The shame they stand for

January 24, 2019
editorial 1 1

After the shameful Lal Ded hospital episode in which a pregnant woman of a far off Kupwara village was denied and she finally delivered the baby on road, a face book user had a telling comment on the attitude and behavior of the doctors. He wrote: doctors are given medical education for five years. It would have been quite good to give them moral education for six more months. When viewed in the backdrop of daily behavior of doctors, the comment cannot be passed off as casual. It is a serious reflection on the overall medical culture which encourages assertive behavior, arrogance and a sense of entitlement among doctors. Few would dispute with the fact that behaviours (good or bad) are learnt during training and then pass on to the system. The truth is that perhaps doctors have a little right to be arrogant and assured in being right. After all, patients trust their doctors to take care of them and to have experience and competence so that they can recommend treatment and advice.

Patients follow the advice of doctors blindly. They never question the doctors’ right to be right. But the way doctors conduct themselves is most of the time questionable. There are definitely exceptions but those are very limited and restricted. Majority of the doctors are arrogant, supercilious and self-important. Lack of moral training apart, the commercialization in medical profession too is largely contributing to the bad behavior of the doctors. The greed for more and more money is hugely affecting their ethics and morals. Pharmacist and medical representatives are seen queuing outside doctors’ chambers in dozens even during not only at their private practicing shops but also in hospitals during duty hours as well. They, against monetary considerations, prescribe substandard drugs, and on occasions even identify the medicine shops where ‘prescribed’ drugs can be purchased. These doctors are also allegedly paid commission for referring patients for x-ray and other medical tests by clinics and laboratories. Kashmir is huge market for fake and substandard drugs. It is an undeniable fact that doctors are part of this criminal business. The drug control department, on occasions, takes some cosmetic measures by declaring to have cancelled the licenses of fake drug dealers. But this has also turned into a profitable business for the corrupt officials of the department. All they mean by such measures is to extract more and more money from these dealers.

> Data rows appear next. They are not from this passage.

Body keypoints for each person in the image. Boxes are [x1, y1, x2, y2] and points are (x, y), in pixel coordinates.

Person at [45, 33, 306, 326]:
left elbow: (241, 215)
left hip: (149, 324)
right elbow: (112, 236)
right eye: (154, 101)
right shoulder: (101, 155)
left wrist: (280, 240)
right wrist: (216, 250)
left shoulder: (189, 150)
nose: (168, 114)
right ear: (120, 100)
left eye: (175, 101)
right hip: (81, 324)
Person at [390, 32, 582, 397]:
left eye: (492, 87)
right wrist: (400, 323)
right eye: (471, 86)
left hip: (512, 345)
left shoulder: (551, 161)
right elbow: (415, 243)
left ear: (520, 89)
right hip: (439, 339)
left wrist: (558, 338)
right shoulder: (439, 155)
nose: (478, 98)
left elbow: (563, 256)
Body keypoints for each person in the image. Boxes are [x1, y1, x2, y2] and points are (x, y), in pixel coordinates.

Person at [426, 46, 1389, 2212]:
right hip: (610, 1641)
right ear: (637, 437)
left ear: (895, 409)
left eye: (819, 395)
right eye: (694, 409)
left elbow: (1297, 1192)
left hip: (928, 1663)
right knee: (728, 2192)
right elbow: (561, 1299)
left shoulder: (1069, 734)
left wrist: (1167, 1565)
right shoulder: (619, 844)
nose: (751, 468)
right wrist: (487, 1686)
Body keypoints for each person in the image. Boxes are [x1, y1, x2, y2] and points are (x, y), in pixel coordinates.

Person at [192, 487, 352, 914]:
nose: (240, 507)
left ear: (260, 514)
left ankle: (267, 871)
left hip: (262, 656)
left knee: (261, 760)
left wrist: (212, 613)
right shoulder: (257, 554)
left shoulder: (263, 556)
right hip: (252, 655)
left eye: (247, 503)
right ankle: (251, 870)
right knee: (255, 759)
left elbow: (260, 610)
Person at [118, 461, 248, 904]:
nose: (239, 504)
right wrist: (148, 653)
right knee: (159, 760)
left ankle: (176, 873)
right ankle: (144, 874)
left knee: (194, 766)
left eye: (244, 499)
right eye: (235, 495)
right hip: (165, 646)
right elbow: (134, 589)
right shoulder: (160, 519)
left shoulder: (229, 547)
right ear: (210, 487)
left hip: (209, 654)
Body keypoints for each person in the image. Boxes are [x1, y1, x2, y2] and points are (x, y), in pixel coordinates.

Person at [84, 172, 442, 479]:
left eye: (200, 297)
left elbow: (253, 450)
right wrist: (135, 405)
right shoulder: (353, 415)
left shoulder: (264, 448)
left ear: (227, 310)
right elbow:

A random survey in valley’s drug market can reveal this grim reality that more than half of the drug sellers and medicine shop owners do operate without licenses from the department. Corruption, of any nature, is a social evil and crime in any society. But it becomes more heinous when done at the cost of human lives. They could well be qualified as murderers and killers, who needed to be dealt with like any killer. But it is quite agonizing that the government is doing little in dealing with these criminals. The incident at Lal Ded hospital should have served as a igniting push for the government to crackdown on erring doctors since there was a human life had lost in it. The doctors should have booked for murder as the baby the lady delivered died because of the cold and lack of medical treatment. But the government went with usual business, ordering enquiry. The doctors or doctors responsible for denying admission to the lady should have been suspended and arrested till enquiry.

Government instead went in reverse gear. The most shameful is the silence of the doctors’ community. The Doctors Association of Kashmir (DAK) remains always in ready gear to protest anything that happens with the doctors. Recently, they raised every kind of hue and cry against deputy Mayor of Srinagar Municipal Corporation for castigating a doctor at SMHS. But the way they maintained silence on the death of baby at Lal Ded showed that humane cultural is missing in the entire medical fraternity.